## YOUR TASKS
- 1) Condense the paragraph of the passage on depression that begins "In my late 30s" into two sentences, keeping its main facts.
- 2) Print the part of the passage on depression starting with "It never occurred" and going on through "and a two-year-old.".

## TEXT SECTION
Content starts
Depression runs in my family. So does creativity, a wicked sense of humor, and no sense of direction. Not all tendencies are fully expressed in all of my relatives, although that sense of humor shows up more often than not.

It never occurred to me that I was depressed. As a teen I had the normal ups and downs that characterize adolescence. In my 20s my friends knew that at times I would disappear from their lives. (I still showed up to work, but couldn’t find the whatever-it-takes to return phone calls or go out with people.) But eventually I came back. I had kids in my early 30s and still didn’t know that the periods when I just couldn’t get them out of the house or the times when my husband would come home and take one look at my face and say “You are going out running!” (I was beyond grateful for the chance at some endorphins and some time alone) were anything but the normal challenges of having an infant and a two-year-old.

In my late 30s (deep breath) something happened that plummeted me into darkness I’ve never known. The specifics of what happened aren’t the point and that’s all I want to say about that. But I felt like I’d fallen and just couldn’t get up. I went to a counselor and she recommended an anti-depressant. I would have done anything at this time to find a way out of the dark. So I agreed to try it.
Content ends
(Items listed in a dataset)
Content starts
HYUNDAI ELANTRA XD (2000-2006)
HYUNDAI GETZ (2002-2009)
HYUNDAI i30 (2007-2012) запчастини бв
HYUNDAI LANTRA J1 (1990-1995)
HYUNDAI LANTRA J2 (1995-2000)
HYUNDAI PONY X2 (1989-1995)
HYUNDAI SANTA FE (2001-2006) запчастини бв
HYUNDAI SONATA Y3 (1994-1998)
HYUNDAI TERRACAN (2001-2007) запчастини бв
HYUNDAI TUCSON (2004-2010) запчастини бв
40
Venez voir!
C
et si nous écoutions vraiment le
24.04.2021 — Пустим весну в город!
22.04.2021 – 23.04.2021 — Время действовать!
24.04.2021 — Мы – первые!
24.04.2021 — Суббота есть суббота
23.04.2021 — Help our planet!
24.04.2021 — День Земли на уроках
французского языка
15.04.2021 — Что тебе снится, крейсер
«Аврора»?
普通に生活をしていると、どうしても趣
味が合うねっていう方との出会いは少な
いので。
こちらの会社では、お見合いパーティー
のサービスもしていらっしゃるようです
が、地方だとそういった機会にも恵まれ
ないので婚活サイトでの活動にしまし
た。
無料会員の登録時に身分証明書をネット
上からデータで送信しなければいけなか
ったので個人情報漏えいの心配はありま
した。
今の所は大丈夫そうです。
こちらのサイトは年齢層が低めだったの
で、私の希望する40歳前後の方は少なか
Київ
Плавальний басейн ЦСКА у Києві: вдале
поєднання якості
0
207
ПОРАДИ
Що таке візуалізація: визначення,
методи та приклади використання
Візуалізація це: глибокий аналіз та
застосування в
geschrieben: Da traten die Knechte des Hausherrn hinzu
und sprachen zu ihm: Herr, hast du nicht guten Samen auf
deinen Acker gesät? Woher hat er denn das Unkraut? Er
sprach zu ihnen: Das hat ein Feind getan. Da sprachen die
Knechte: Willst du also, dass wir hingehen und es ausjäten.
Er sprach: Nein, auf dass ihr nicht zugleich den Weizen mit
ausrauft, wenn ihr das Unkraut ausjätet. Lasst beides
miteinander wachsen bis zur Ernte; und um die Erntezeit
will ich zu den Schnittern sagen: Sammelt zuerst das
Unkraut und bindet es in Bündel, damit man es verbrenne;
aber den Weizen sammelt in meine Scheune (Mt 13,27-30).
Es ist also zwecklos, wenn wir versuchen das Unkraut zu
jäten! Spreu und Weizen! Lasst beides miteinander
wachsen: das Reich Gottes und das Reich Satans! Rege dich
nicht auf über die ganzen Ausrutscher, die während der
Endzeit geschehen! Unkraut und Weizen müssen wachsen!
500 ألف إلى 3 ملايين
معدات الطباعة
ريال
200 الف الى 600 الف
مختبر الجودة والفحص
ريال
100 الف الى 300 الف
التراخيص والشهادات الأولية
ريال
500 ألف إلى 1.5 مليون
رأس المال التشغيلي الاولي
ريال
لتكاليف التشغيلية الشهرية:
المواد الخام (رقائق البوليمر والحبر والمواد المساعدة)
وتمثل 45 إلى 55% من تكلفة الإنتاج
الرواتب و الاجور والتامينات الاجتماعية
Content ends
## RESPONSES TO THE TASKS
- 1) In my late 30s, an event I won't describe plunged me into a darkness I had never known, and I felt I had fallen and couldn't get up. A counselor recommended an anti-depressant, and because I would have done anything to escape the dark, I agreed to try it.

- 2)
It never occurred to me that I was depressed. As a teen I had the normal ups and downs that characterize adolescence. In my 20s my friends knew that at times I would disappear from their lives. (I still showed up to work, but couldn’t find the whatever-it-takes to return phone calls or go out with people.) But eventually I came back. I had kids in my early 30s and still didn’t know that the periods when I just couldn’t get them out of the house or the times when my husband would come home and take one look at my face and say “You are going out running!” (I was beyond grateful for the chance at some endorphins and some time alone) were anything but the normal challenges of having an infant and a two-year-old.